[Start of PAGE EXCERPT]
In all the uproar this autumn about the global financial crisis, one local group of institutions hasn't been in the news. B.C. credit unions. Are they in any trouble?
To find out, I talked to Chris Catliff, CEO of North Shore Credit Union, and Ian Smith of Central 1 Credit Union, as well as Charles Priester, a financial consultant based in Metchosin. In general, what they had to say was reassuring.
Smith says credit unions weren't involved in the subprime disaster. Central 1, which acts as a credit union for credit unions, had a small investment with some potential exposure to subprime mortgages, which has been written down. All told, Central 1's total investment was $23 million, compared with its $5 billion in assets.
"We're more traditional," Catliff says. "Our capital base is retained earnings, so it's at book value, and very secure. No one trades our shares on a stock market or can short them, forcing our capital base lower."
What about RRSPs? "Those held by credit unions are essentially savings accounts or term deposits," Smith says. "They're covered by deposit insurance, so there is no risk of losing the principal investment or the accumulated interest."
But members can use their RRSPs to invest in mutual funds, effectively taking them out of their credit union. If invested in stocks, those mutual funds have likely seen paper losses. How many people have taken such losses? Smith doesn't know.
Tougher lending standards, better insurance
"B.C. credit unions have $37 billion on deposit," he says. "One-sixth of that is in RRSPs, in the form of term deposits and savings accounts."* But mutual funds held through credit unions are on the books of various investment firms, and no total is readily available. The federal government, not the credit unions, oversees stocks and mutual funds through the Canadian Investor Protection Fund, which insures these investments to a million dollars per individual.
Are members likely to have trouble obtaining loans or lines of credit? "In general, credit is available," Smith says, "but credit unions are being more selective."
[End of PAGE EXCERPT]
→ JOBS:
**A.** Name every person the article on B.C. credit unions says the writer spoke with, along with the role or affiliation the article gives for each.
**B.** Resume the article on B.C. credit unions, picking up right after its final sentence about credit unions being more selective.
[Start of EXTRACTED RECORDS]
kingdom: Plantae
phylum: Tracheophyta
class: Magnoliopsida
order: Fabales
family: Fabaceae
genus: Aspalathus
[End of EXTRACTED RECORDS]
→ RESULTS:
**A.**
Chris Catliff, CEO of North Shore Credit Union
Ian Smith, of Central 1 Credit Union
Charles Priester, a financial consultant based in Metchosin

**B.**
He explains that mortgages had become very liberal, with no down payment and up to 40 years to repay. But for a mortgage with less than 20 per cent down, mortgage insurance is required. Now Canada Mortgage and Housing Corporation requires a 5 per cent down payment and no more than 35 years to repay. "This affects marginal buyers," Smith says. Since demand for loans has been tapering off for the past year, such buyers seem to have left the market.
Priester agrees: "If economic conditions worsen (which they are at breakneck speed), lenders will toughen their lending standards because the default risk usually rises."
Deposits until recently had been insured for up to $100,000. Now the insurance is unlimited. "This has restored confidence," Smith says. To be fully covered, very large depositors have had to disperse their money over multiple institutions. Now, if they wish, they can put all their eggs in one fully insured basket.
'You're the owner'
Ian Smith sees a key advantage in credit unions: "You're the owner." This is especially important in small credit unions, but it applies to all: Credit union staff are more permanent than personnel in banks, they know their customers, and their decisions are less formula-driven. He sees no evidence that B.C.'s 1.6 million members are moving out of credit unions.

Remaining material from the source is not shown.